Incident Response Plan¶

Classification: CONFIDENTIAL — Internal Use Only Document: response-plans/irp.md · v1.0 · 2026-03-14 · GPUS-IT

1. Purpose & Scope¶

This Incident Response Plan (IRP) defines the process for detecting, containing, eradicating, and recovering from security incidents affecting the GPUS-IT infrastructure. It covers all four WDC on-premises servers (SKY, RAIN, SUN, WIND), GCP cloud services, the Cloud VPN tunnel, and all hosted applications.

Compliance alignment:

Framework	Reference
CIS Controls v8	CIS 17.1 — Designate personnel to manage incident handling
CIS Controls v8	CIS 17.2 — Establish and maintain contact information
CIS Controls v8	CIS 17.3 — Establish and maintain an enterprise process for reporting incidents
CIS Controls v8	CIS 17.4 — Establish and maintain an incident response process
CIS Controls v8	CIS 17.7 — Conduct routine incident response exercises
CIS Controls v8	CIS 17.9 — Establish and maintain security incident thresholds
PCI-DSS	Requirement 12.10 — Implement an incident response plan
NIST SP 800-53	IR-1 through IR-10 — Incident Response control family
NIST CSF	Respond (RS) and Recover (RC) functions

2. Incident Severity Classification¶

Severity	Description	Response Time	Examples
P1 — Critical	Complete service unavailability or confirmed active compromise	Immediate / 15 min	DNS/DHCP fully down, root-level compromise, ransomware, zone data tampering, all servers unreachable
P2 — High	Partial service degradation or active attack in progress	< 1 hour	DHCP failover failure, DDoS against resolvers, failed login flood, VPN tunnel down, single server compromise
P3 — Medium	Security anomaly detected, no confirmed service impact	< 4 hours	Unauthorized zone transfer attempt, AIDE integrity alert, config drift detected, Fail2ban threshold breach
P4 — Low	Informational alert requiring investigation	< 24 hours	Single failed login, DHCP lease pool warning, certificate expiry notice, minor log anomaly

3. Incident Response Team¶

Role	Responsibilities	Contact
Incident Commander (Director of Cyber Security)	Activate IRP, coordinate response, external communications, escalation decisions	On-call phone
DNS/DHCP Responder	SKY/RAIN containment, DNSSEC integrity, DNS/DHCP service restoration	On-call phone + SSH
Monitoring/Logging Responder	SUN/WIND containment, log collection, forensic preservation	On-call phone + SSH
Security Operations	Threat analysis, IOC identification, containment recommendations, AIDE verification	SOC hotline
Network Operations	Meraki MX100 firewall rules, VPN tunnel, network-layer isolation	NOC hotline
GCP Responder	Cloud Run, VPC, IAM investigation and remediation	GCP Console + CLI
Legal / Compliance	Data breach assessment, regulatory notification (if required)	Legal counsel

4. Incident Response Phases¶

Phase 1 — Preparation¶

Ongoing activities that enable effective response:

IR runbooks maintained and tested quarterly.

GIVEN MATERIAL
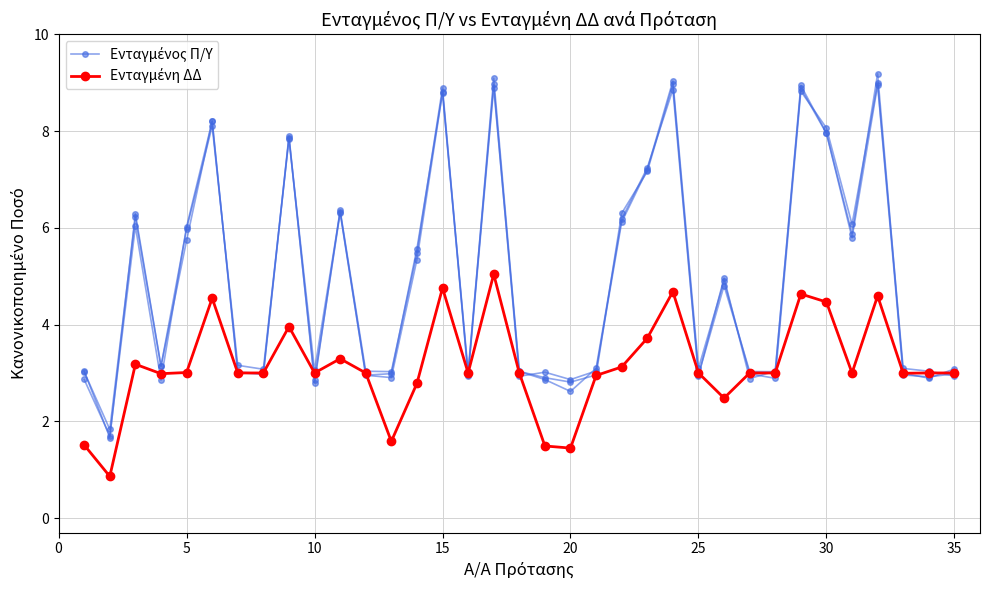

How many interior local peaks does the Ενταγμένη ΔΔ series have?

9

REQUEST A
Answer these from the incident response plan:
(i) Which four on-premises servers does the plan cover?
(ii) What response time is set for a P3 — Medium incident?
(iii) Which role handles the Meraki MX100 firewall rules?
REQUEST B
List every example the incident response plan gives for a P2 — High incident.
REQUEST C
Reproduce the stretch of the incident response plan from "This Incident Response" through "all hosted applications.".

EXERCISE ANSWER A
(i) SKY, RAIN, SUN, and WIND
(ii) Under 4 hours
(iii) Network Operations

EXERCISE ANSWER B
- DHCP failover failure
- DDoS against resolvers
- Failed login flood
- VPN tunnel down
- Single server compromise

EXERCISE ANSWER C
This Incident Response Plan (IRP) defines the process for detecting, containing, eradicating, and recovering from security incidents affecting the GPUS-IT infrastructure. It covers all four WDC on-premises servers (SKY, RAIN, SUN, WIND), GCP cloud services, the Cloud VPN tunnel, and all hosted applications.